Blueberry picking can be a fun, delicious, and educational outing with kids. Nothing compares to picking one’s own food and seeing where our food comes from. In Louisiana, the picking season usually starts earlier than other parts of the country, and we’re blessed to have several options for Blueberry picking near Baton Rouge.
Where to pick Blueberries
We’ve listed Blueberry picking farms below; while some of these farms are not close, they are within an hour or two and would make a fun day trip with a new city to explore. Time to get some dirt on your hands and fresh fruit in your buckets!
Good to Know Before You Go: Please be sure to call the farm before heading out, so many variables can affect your outing. Berry ripening, Weather, Berry availability, etc.
What to Bring: Prepare for a trip to the farm like you would a day at the park. With very little shade in the berry patches, you’ll want to bring hats and sunscreen. Wear full feet covering shoes, no flip-flops or the sort; those pesky Louisiana ants will get you every time!
Bring baby wipes and a change of clothes for the littles; you never know what blueberry shenanigans the kids will get into.
Blueberry picking near Baton Rouge and Beyond
Sadly, the freeze in March left most, if not all, farms unable to open in 2023.
Blueberry Ridge Orchard: Closed for 2023.
“Because of the freeze in March, we will be unable to open at all in 2023. We have no berries. The blooms were all damaged in the freeze in March. We look forward to seeing everyone in 2024. Thank you!”
WHERE: 2199 Holly Ridge Road, Jackson, Louisiana 70748.
More Info: Online | Facebook |225-603-2935 or leave a message at 225-629-5311.
Blue Harvest Farms: Blue Harvest Farms is the largest U-Pick Blueberry Farm in St. Tammany parish, located on the Covington/Bush border (Waldheim). Blue Harvest Farms will no longer be a public U-pick blueberry farm. They now operate a membership program.
They are still U-pick, and they still only grow blueberries, but because the fields have been downsized, they can no longer handle historical BHF crowds.

> **TASK INSTRUCTIONS**
1: In the blueberry picking guide, condense the paragraph beginning "What to Bring" into a short bulleted list that keeps its main facts.
2: Reproduce the records from the line containing "Next article" through the end of the records, omitting the pictures.

> **TASK DATA**

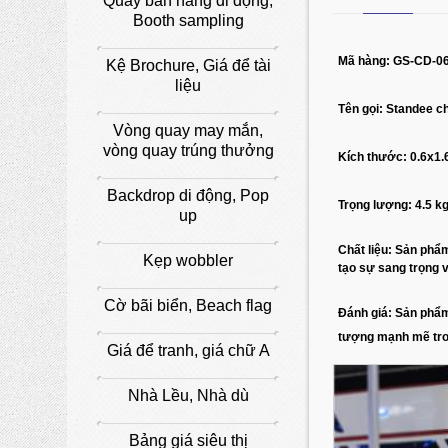
Quầy bán hàng di động,
Booth sampling
Mã hàng: GS-CD-0
Kệ Brochure, Giá để tài
liệu
Tên gọi:
Standee c
Vòng quay may mắn,
vòng quay trúng thưởng
Kích thước:
0.6x1.
Backdrop di động, Pop
Trọng lượng: 4.5
k
up
Chất liệu:
Sản phẩm
Kẹp wobbler
tạo sự sang trọng v
Cờ bãi biển, Beach flag
Đánh giá:
Sản phẩm 
tượng mạnh mẽ tron
Giá để tranh, giá chữ A
Nhà Lều, Nhà dù
Bảng giá siêu thị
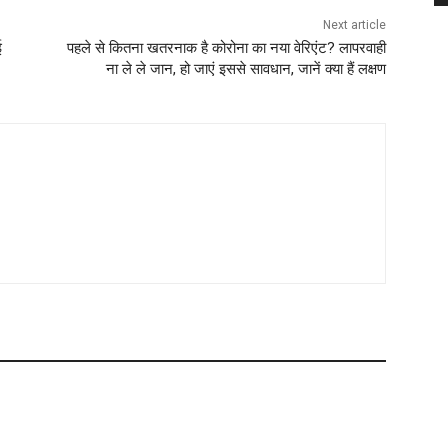
Next article
ई
पहले से कितना खतरनाक है कोरोना का नया वेरिएंट? लापरवाही
ना ले ले जान, हो जाएं इससे सावधान, जानें क्या हैं लक्षण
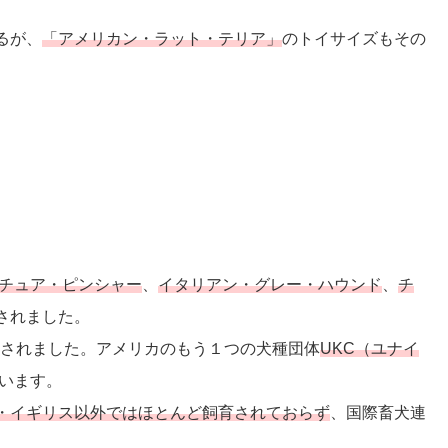
るが、
「アメリカン・ラット・テリア」
のトイサイズもその
チュア・ピンシャー
、
イタリアン・グレー・ハウンド
、
チ
されました。
されました。アメリカのもう１つの犬種団体
UKC（ユナイ
います。
・イギリス以外ではほとんど飼育されておらず
、国際畜犬連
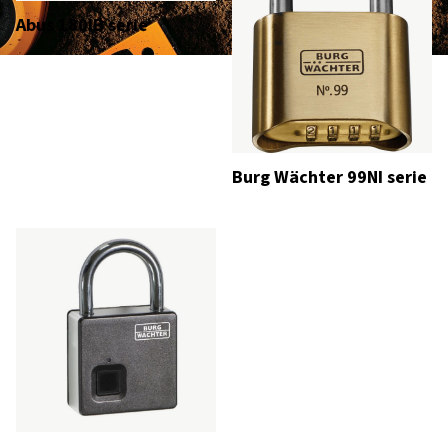
Abus 180IB serie
Burg Wächter 99NI serie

> **RESPONSES BY TASK**
1:
- Prepare for the farm as you would for a day at the park.
- Bring hats and sunscreen, because the berry patches have very little shade.
- Wear shoes that fully cover the feet rather than flip-flops, since Louisiana ants will bite.

2:
Next article
ई
पहले से कितना खतरनाक है कोरोना का नया वेरिएंट? लापरवाही
ना ले ले जान, हो जाएं इससे सावधान, जानें क्या हैं लक्षण
るが、
「アメリカン・ラット・テリア」
のトイサイズもその
チュア・ピンシャー
、
イタリアン・グレー・ハウンド
、
チ
されました。
されました。アメリカのもう１つの犬種団体
UKC（ユナイ
います。
・イギリス以外ではほとんど飼育されておらず
、国際畜犬連
Abus 180IB serie
Burg Wächter 99NI serie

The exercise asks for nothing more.